TASK ITEM: Count the lines in the entries below that contain the word "Compose" and reply with that number alone.

RECORDS TO USE:

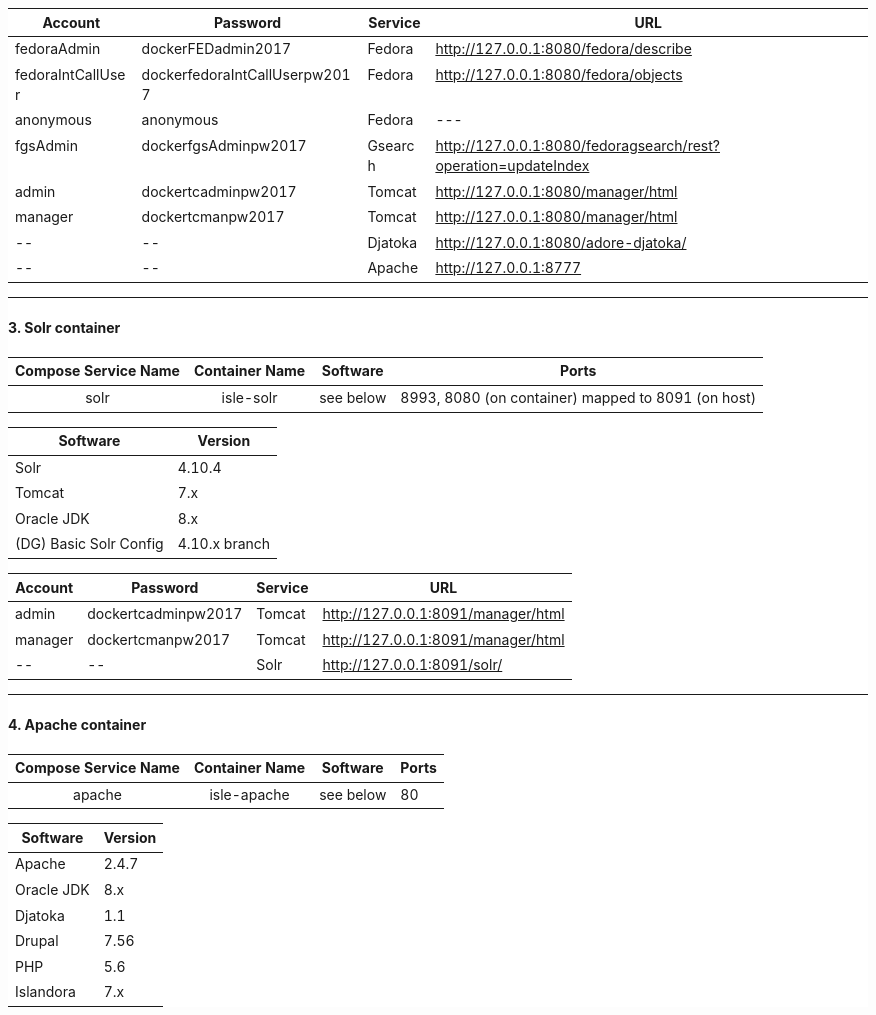 | Account           | Password                      | Service       | URL           |
| -------------     | -------------                 | ------------- | ------------- |      
| fedoraAdmin       | dockerFEDadmin2017            | Fedora        | http://127.0.0.1:8080/fedora/describe                          |
| fedoraIntCallUser | dockerfedoraIntCallUserpw2017 | Fedora        | http://127.0.0.1:8080/fedora/objects                           |
| anonymous         | anonymous                     | Fedora        | ---                                                            |
| fgsAdmin          | dockerfgsAdminpw2017          | Gsearch       | http://127.0.0.1:8080/fedoragsearch/rest?operation=updateIndex |
| admin             | dockertcadminpw2017           | Tomcat        | http://127.0.0.1:8080/manager/html                             |
| manager           | dockertcmanpw2017             | Tomcat        | http://127.0.0.1:8080/manager/html                             |
| --                | --                            | Djatoka       | http://127.0.0.1:8080/adore-djatoka/                           |
| --                | --                            | Apache        | http://127.0.0.1:8777                                          |

___

#### 3. Solr container

| Compose Service Name | Container Name  | Software      | Ports                                              |
| :-------------:      | :-------------: | ------------- | -------------                                      |      
| solr                 | isle-solr       | see below     | 8993, 8080 (on container) mapped to 8091 (on host) |


| Software               | Version       |
| -------------          | ------------- |
| Solr                   | 4.10.4        |
| Tomcat                 | 7.x           |  
| Oracle JDK             | 8.x           |
| (DG) Basic Solr Config | 4.10.x branch |

| Account           | Password                      | Service       | URL                                |
| -------------     | -------------                 | ------------- | -------------                      |
| admin             | dockertcadminpw2017           | Tomcat        | http://127.0.0.1:8091/manager/html |
| manager           | dockertcmanpw2017             | Tomcat        | http://127.0.0.1:8091/manager/html |
| --                | --                            | Solr          | http://127.0.0.1:8091/solr/        |


___

#### 4. Apache container

| Compose Service Name | Container Name  | Software      | Ports                                      |
| :-------------:      | :-------------: | ------------- | -------------                              |      
| apache                  | isle-apache        | see below     | 80 |


| Software      | Version       |
| ------------- | ------------- |
| Apache        | 2.4.7         |
| Oracle JDK    | 8.x           |
| Djatoka       | 1.1           |
| Drupal        | 7.56          |
| PHP           | 5.6           |
| Islandora     | 7.x           |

RESPONSE TO THIS EXERCISE: 2